By contrast, Elliott says he’s in Ukraine for as long as it takes.
“I’ll help out wherever I can in the field,” he says. “Anywhere from back to front.”
Bearded, with long, curly hair, the 28-year-old served for seven years with the Grenadier Guards and says he is ready, if necessary, to die in Ukraine.
“Where will it stop? Who else could suffer if we don’t do something?”
Also waiting by the side of the road is an American ex-marine, Nate Vance. A consultant in the oil and gas industry, he felt it was his duty to come and see what he could do.
“If somebody was bombing the United States and bombing civilian-occupied areas and my children were in those civilian-occupied areas, I would want anyone and everyone that could help.”
And how would he respond to those who say this war is a long way from the United States?
“So was Germany in World War Two. If he [Russian President Putin] gets away with it and he’s successful, it just encourages more of that behaviour.”
As they chat to us the men somehow manage to miss the minibus supposed to transport them and other prospective recruits to the city of Lviv.
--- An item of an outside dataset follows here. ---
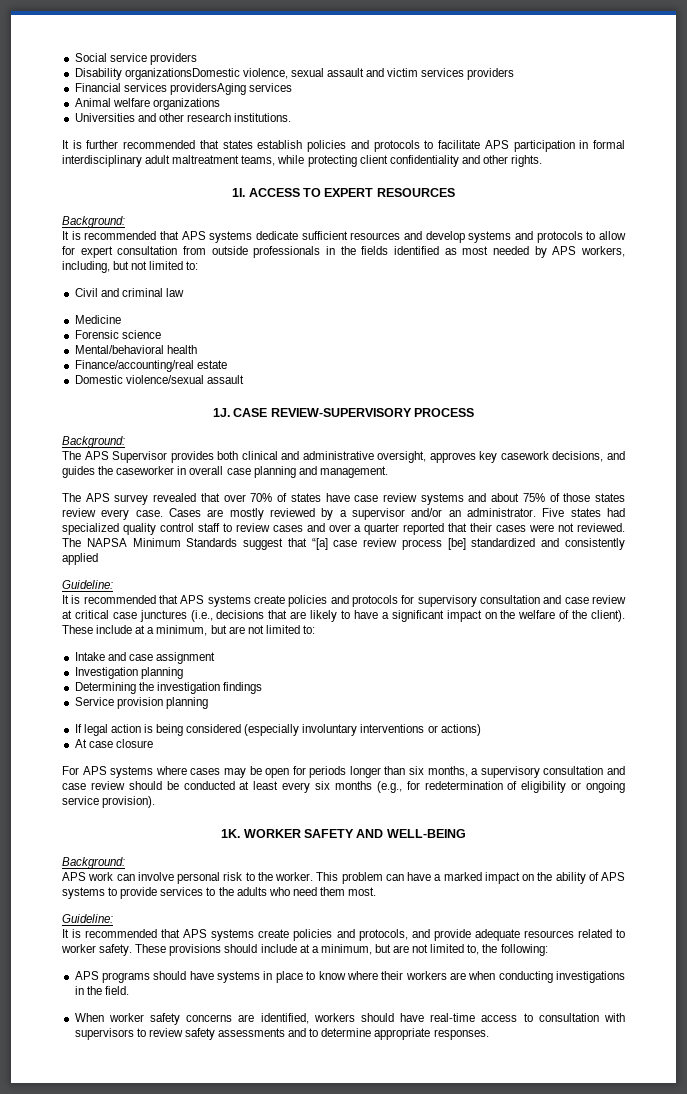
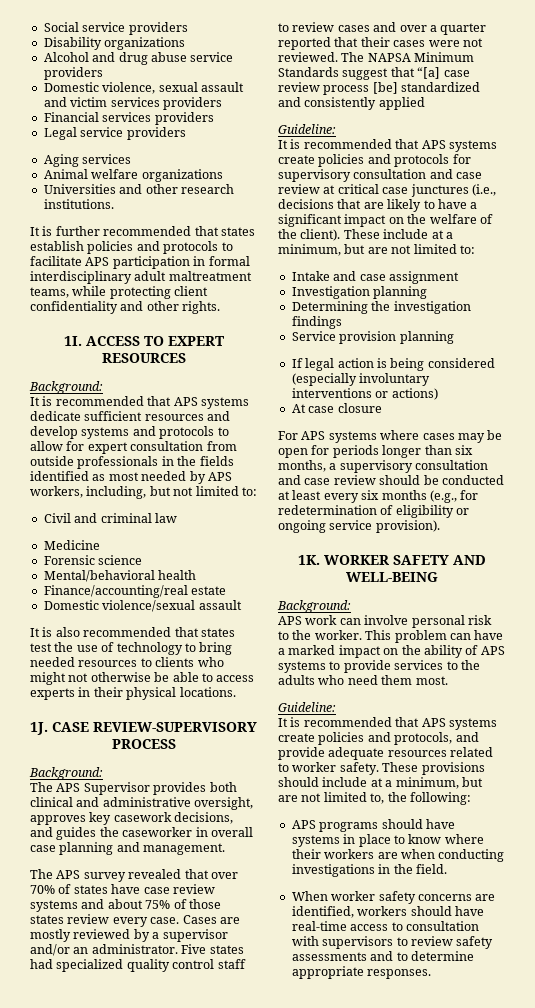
[124,68,240,80] organizationsDomestic -> [104,37,186,50] [43,52,234,65] [43,67,103,80] [43,82,99,92] organizations // Alcohol and drug abuse service providers // Domestic
[169,83,246,95] providersAging -> [154,112,214,125] [43,127,186,140] [43,154,79,167] providers // Legal service providers // Aging
(244, 379) none -> [30,627,235,637] [30,642,233,655] [30,657,224,667] [30,672,255,685] [30,687,236,700] // It is also recommended that states test the use of technology to bring needed resources to clients who might not otherwise be able to access experts in their physical locations.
So they board a regular bus, and end up chatting to Julia, who has just dropped her daughter at the border to travel into the European Union as a refugee.
“Thank you very much that you have come here to help,” she tells them. “Our Ukrainian soldiers are also very brave, very brave.”
The men now have a choice to make. One option is to sign up with Ukraine’s International Legion. That could mean committing to stay for the duration of the war. In return they’d get paid the same as rank-and-file Ukrainian soldiers.
A more flexible choice is to remain unattached, and link up with other British former soldiers who are already fighting at the front line, bypassing what might turn out to be painful Ukrainian bureaucracy.
As they prepare to leave I ask whether it was the excitement of war that had brought them to Ukraine.
“Anyone who thinks we’re war junkies or war tourists needs to stick to watching the news,” CJ says.
“There is no excitement to war. There’s nothing nice about dead kids at the side of the road.”